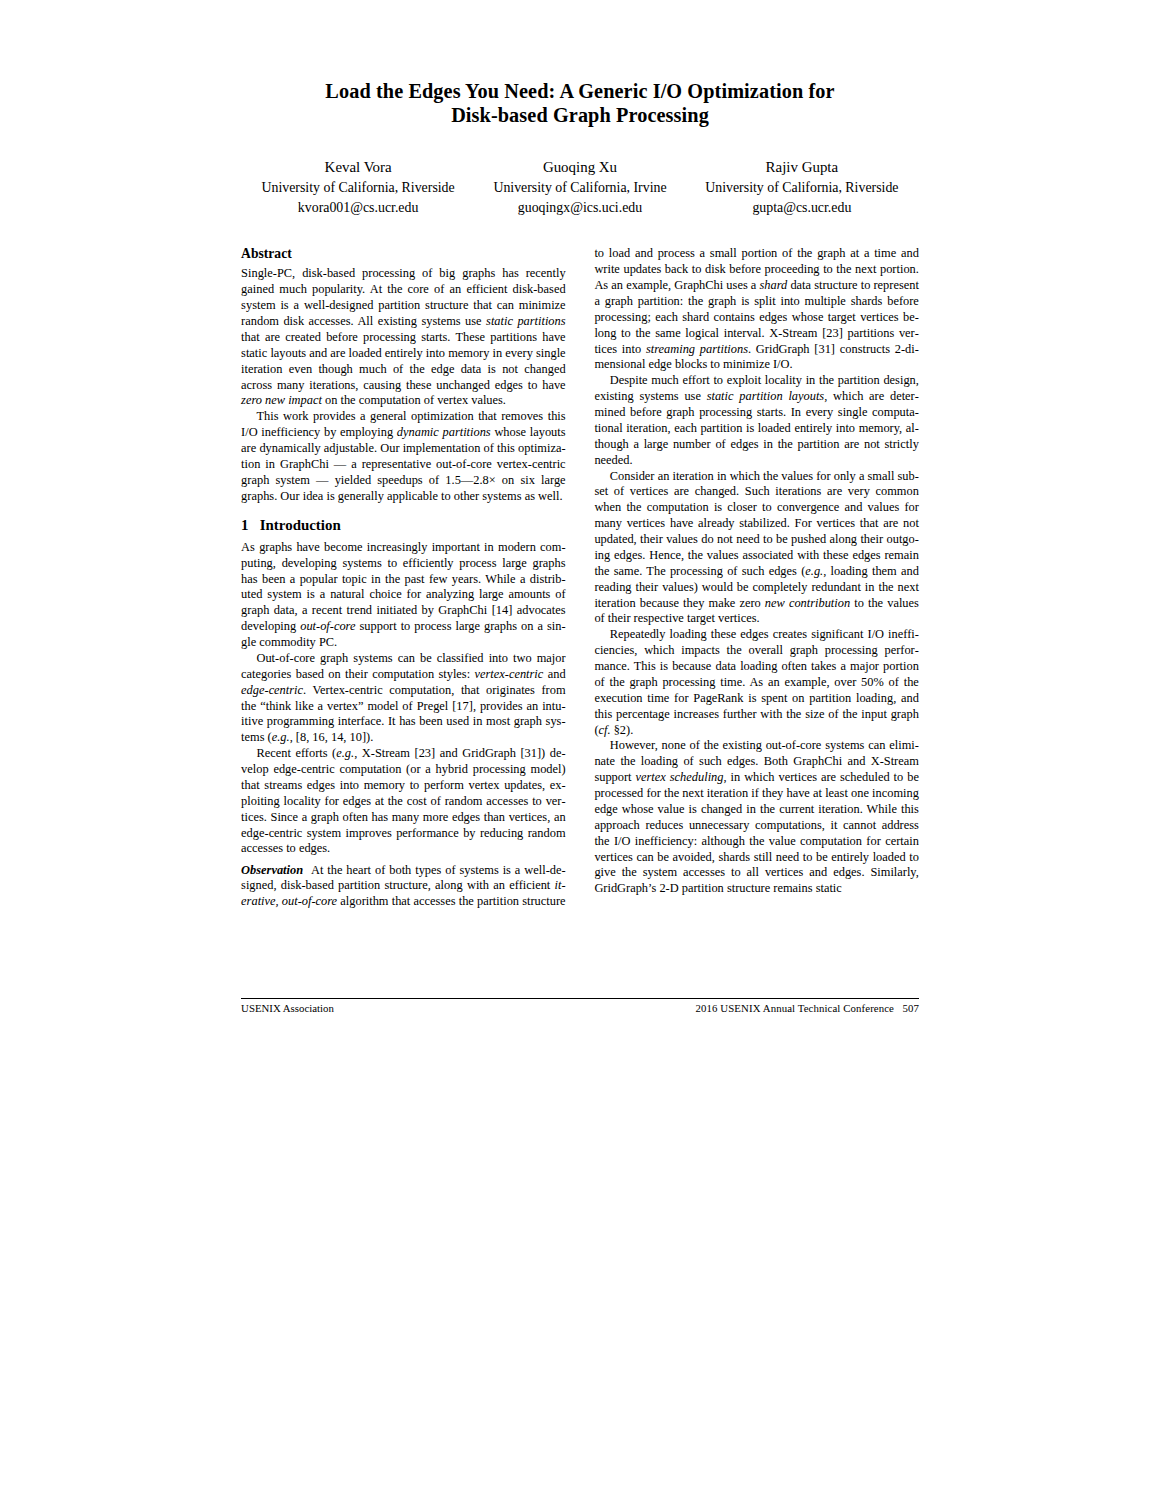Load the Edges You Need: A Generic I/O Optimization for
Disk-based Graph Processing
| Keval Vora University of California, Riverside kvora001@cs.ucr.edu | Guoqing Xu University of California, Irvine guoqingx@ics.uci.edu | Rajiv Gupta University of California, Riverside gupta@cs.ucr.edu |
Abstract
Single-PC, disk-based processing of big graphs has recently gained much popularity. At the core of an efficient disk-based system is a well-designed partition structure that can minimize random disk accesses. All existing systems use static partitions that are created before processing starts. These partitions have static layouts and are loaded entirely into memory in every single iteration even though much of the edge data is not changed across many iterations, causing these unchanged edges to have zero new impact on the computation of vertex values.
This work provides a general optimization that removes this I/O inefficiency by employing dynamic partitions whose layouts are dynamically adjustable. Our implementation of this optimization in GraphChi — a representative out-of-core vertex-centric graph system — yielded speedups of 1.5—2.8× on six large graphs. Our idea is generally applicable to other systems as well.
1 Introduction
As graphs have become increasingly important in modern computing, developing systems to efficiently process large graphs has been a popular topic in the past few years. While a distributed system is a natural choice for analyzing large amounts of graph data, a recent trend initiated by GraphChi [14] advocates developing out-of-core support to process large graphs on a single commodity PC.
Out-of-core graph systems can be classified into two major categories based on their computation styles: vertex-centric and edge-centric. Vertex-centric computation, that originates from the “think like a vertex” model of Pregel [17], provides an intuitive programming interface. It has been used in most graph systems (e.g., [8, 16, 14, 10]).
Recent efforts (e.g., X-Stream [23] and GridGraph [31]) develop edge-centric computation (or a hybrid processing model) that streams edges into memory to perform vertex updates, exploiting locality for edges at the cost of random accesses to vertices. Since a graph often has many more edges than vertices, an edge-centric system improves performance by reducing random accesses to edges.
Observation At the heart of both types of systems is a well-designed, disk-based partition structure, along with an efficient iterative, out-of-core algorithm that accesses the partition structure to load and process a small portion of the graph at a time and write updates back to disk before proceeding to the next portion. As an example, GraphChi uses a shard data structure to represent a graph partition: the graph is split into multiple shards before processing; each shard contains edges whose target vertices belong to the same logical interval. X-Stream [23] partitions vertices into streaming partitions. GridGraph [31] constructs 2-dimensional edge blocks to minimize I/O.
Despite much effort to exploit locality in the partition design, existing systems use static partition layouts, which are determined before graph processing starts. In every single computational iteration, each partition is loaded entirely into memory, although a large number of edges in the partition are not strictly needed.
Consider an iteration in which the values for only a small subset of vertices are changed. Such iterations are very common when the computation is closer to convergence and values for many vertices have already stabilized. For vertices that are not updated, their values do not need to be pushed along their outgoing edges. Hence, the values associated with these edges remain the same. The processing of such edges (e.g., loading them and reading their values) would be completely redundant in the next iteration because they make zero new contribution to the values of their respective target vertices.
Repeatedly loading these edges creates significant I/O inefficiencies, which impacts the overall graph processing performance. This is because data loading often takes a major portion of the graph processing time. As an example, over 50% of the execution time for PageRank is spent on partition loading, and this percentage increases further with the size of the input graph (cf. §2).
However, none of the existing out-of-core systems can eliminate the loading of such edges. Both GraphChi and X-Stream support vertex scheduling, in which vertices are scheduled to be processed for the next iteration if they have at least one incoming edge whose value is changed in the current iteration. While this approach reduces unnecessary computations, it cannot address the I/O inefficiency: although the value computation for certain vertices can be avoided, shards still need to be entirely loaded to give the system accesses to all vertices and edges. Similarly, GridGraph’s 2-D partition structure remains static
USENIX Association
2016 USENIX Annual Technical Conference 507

--

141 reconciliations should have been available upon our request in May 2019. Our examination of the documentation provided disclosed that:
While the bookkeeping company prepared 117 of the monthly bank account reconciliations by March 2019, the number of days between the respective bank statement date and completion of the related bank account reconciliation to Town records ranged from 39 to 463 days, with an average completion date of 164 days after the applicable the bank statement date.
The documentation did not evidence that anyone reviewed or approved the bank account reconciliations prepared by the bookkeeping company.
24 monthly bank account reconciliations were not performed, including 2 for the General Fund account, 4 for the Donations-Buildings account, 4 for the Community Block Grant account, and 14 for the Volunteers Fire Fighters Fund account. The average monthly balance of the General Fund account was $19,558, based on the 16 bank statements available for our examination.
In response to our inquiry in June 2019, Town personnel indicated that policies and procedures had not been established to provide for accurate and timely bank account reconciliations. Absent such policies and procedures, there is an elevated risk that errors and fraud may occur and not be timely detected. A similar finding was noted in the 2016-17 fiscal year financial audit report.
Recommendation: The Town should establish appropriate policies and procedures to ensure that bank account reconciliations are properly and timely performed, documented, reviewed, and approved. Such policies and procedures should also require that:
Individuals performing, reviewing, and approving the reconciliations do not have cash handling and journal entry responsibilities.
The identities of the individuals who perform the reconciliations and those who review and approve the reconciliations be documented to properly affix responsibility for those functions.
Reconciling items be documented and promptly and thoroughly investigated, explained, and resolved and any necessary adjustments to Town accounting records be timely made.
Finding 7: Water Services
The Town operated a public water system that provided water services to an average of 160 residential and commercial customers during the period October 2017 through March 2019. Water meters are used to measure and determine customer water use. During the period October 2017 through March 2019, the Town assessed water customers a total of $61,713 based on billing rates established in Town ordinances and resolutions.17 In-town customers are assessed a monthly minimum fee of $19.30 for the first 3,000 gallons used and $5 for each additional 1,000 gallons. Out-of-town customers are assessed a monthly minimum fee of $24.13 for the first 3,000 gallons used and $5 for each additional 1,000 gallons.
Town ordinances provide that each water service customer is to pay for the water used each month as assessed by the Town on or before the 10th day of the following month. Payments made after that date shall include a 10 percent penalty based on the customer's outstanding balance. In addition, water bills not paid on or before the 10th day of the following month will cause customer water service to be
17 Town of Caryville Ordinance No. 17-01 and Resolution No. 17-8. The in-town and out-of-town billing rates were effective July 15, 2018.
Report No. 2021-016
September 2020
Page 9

**Aim of the task:** Every line that contains the string "after" should be copied from the entries.

**Solution below:**
While the bookkeeping company prepared 117 of the monthly bank account reconciliations by March 2019, the number of days between the respective bank statement date and completion of the related bank account reconciliation to Town records ranged from 39 to 463 days, with an average completion date of 164 days after the applicable the bank statement date.
Town ordinances provide that each water service customer is to pay for the water used each month as assessed by the Town on or before the 10th day of the following month. Payments made after that date shall include a 10 percent penalty based on the customer's outstanding balance. In addition, water bills not paid on or before the 10th day of the following month will cause customer water service to be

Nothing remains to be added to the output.